- [WORK TO BE COMPLETED]:
Please, without any pictures, transcribe the lines from the one holding "hiljade šišmiša i kosti pećinskog" to the end of the listing, both ends included.

- [PROVIDED DATA]:
※ ※ ※
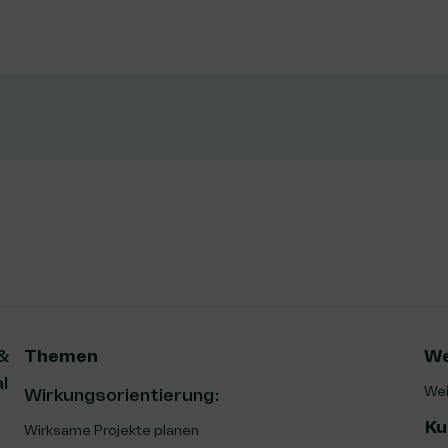
 &
Themen
We
l
Wei
Wirkungsorientierung:
Ku
Wirksame Projekte planen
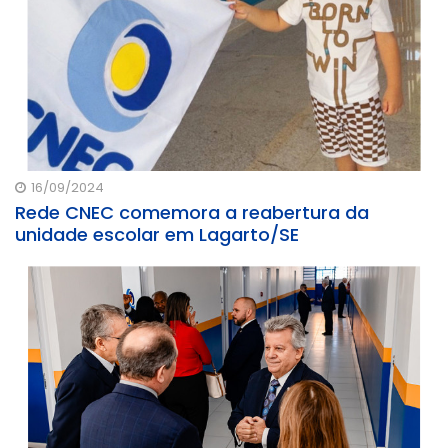
16/09/2024
Rede CNEC comemora a reabertura da
unidade escolar em Lagarto/SE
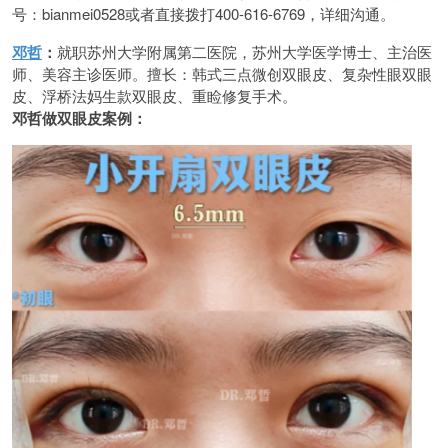
号：bianmei0528或者直接拨打400-616-6769，详细沟通。
邓哲
：
就职苏州大学附属第二医院，苏州大学医学博士、主治医
师、美容主诊医师。擅长：韩式三点微创双眼皮、复杂性眼双眼
皮、浮桥法妈生款双眼皮、重睑修复手术。
邓哲做双眼皮案例：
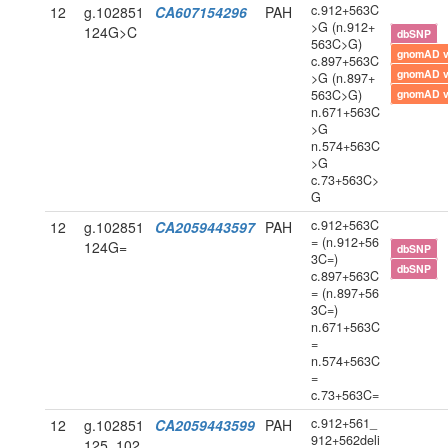
c.912+563C
12
g.102851
CA607154296
PAH
>G (n.912+
124G>C
dbSNP
563C>G)
gnomAD 
c.897+563C
gnomAD 
>G (n.897+
563C>G)
gnomAD 
n.671+563C
>G
n.574+563C
>G
c.73+563C>
G
c.912+563C
12
g.102851
CA2059443597
PAH
= (n.912+56
124G=
dbSNP
3C=)
dbSNP
c.897+563C
= (n.897+56
3C=)
n.671+563C
=
n.574+563C
=
c.73+563C=
c.912+561_
12
g.102851
CA2059443599
PAH
912+562deli
125_102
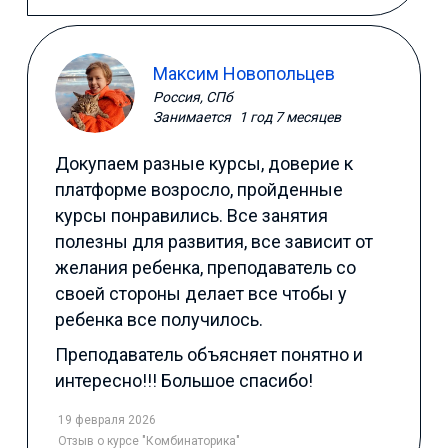
Максим Новопольцев
Россия, СПб
Занимается
1 год 7 месяцев
Докупаем разные курсы, доверие к
платформе возросло, пройденные
курсы понравились. Все занятия
полезны для развития, все зависит от
желания ребенка, преподаватель со
своей стороны делает все чтобы у
ребенка все получилось.
Преподаватель объясняет понятно и
интересно!!! Большое спасибо!
19 февраля 2026
Отзыв
о курсе "Комбинаторика"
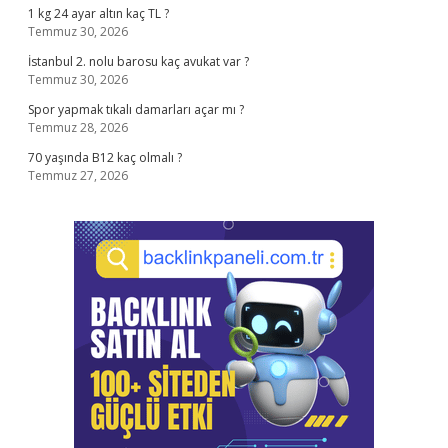
1 kg 24 ayar altın kaç TL ?
Temmuz 30, 2026
İstanbul 2. nolu barosu kaç avukat var ?
Temmuz 30, 2026
Spor yapmak tıkalı damarları açar mı ?
Temmuz 28, 2026
70 yaşında B12 kaç olmalı ?
Temmuz 27, 2026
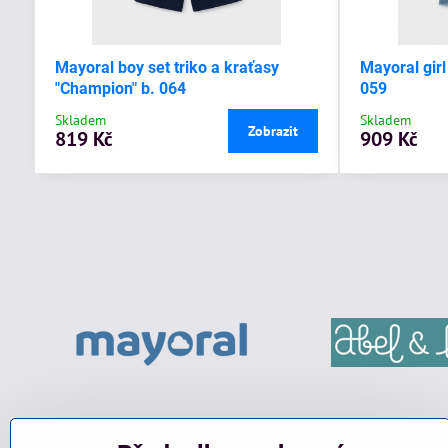
Mayoral boy set triko a kraťasy
Mayoral girl
"Champion" b. 064
059
Skladem
Skladem
Zobrazit
819 Kč
909 Kč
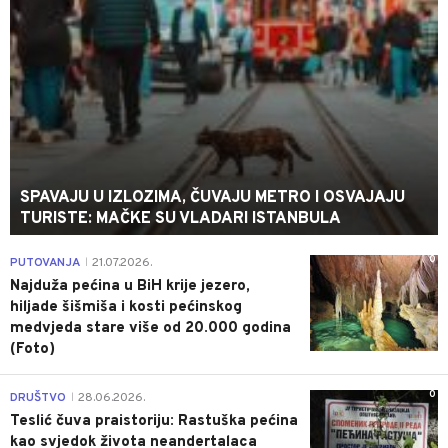
SPAVAJU U IZLOZIMA, ČUVAJU METRO I OSVAJAJU
TURISTE: MAČKE SU VLADARI ISTANBULA
0
PUTOVANJA
21.07.2026.
|
Najduža pećina u BiH krije jezero,
hiljade šišmiša i kosti pećinskog
medvjeda stare više od 20.000 godina
(Foto)
0
DRUŠTVO
28.06.2026.
|
Teslić čuva praistoriju: Rastuška pećina
kao svjedok života neandertalaca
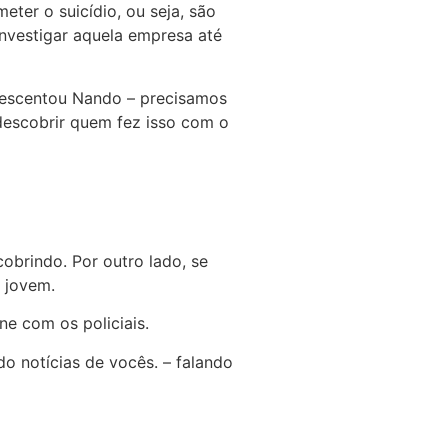
ter o suicídio, ou seja, são
nvestigar aquela empresa até
crescentou Nando – precisamos
descobrir quem fez isso com o
brindo. Por outro lado, se
 jovem.
ne com os policiais.
do notícias de vocês. – falando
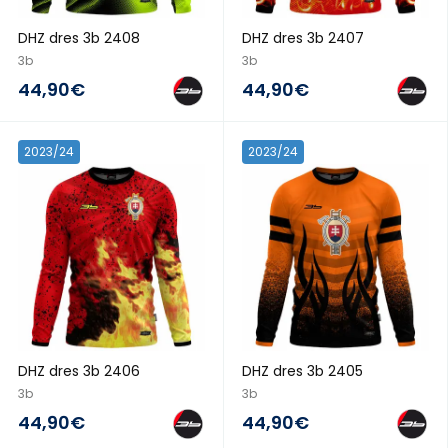
DHZ dres 3b 2408
DHZ dres 3b 2407
3b
3b
44,90€
44,90€
2023/24
2023/24
DHZ dres 3b 2406
DHZ dres 3b 2405
3b
3b
44,90€
44,90€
※ ※ ※
- [OUTPUT OF THE TASK]:
hiljade šišmiša i kosti pećinskog
medvjeda stare više od 20.000 godina
(Foto)
0
DRUŠTVO
28.06.2026.
|
Teslić čuva praistoriju: Rastuška pećina
kao svjedok života neandertalaca
ter o suicídio, ou seja, são
nvestigar aquela empresa até
crescentou Nando – precisamos
descobrir quem fez isso com o
brindo. Por outro lado, se
 jovem.
ne com os policiais.
do notícias de vocês. – falando
DHZ dres 3b 2408
DHZ dres 3b 2407
3b
3b
44,90€
44,90€
2023/24
2023/24
DHZ dres 3b 2406
DHZ dres 3b 2405
3b
3b
44,90€
44,90€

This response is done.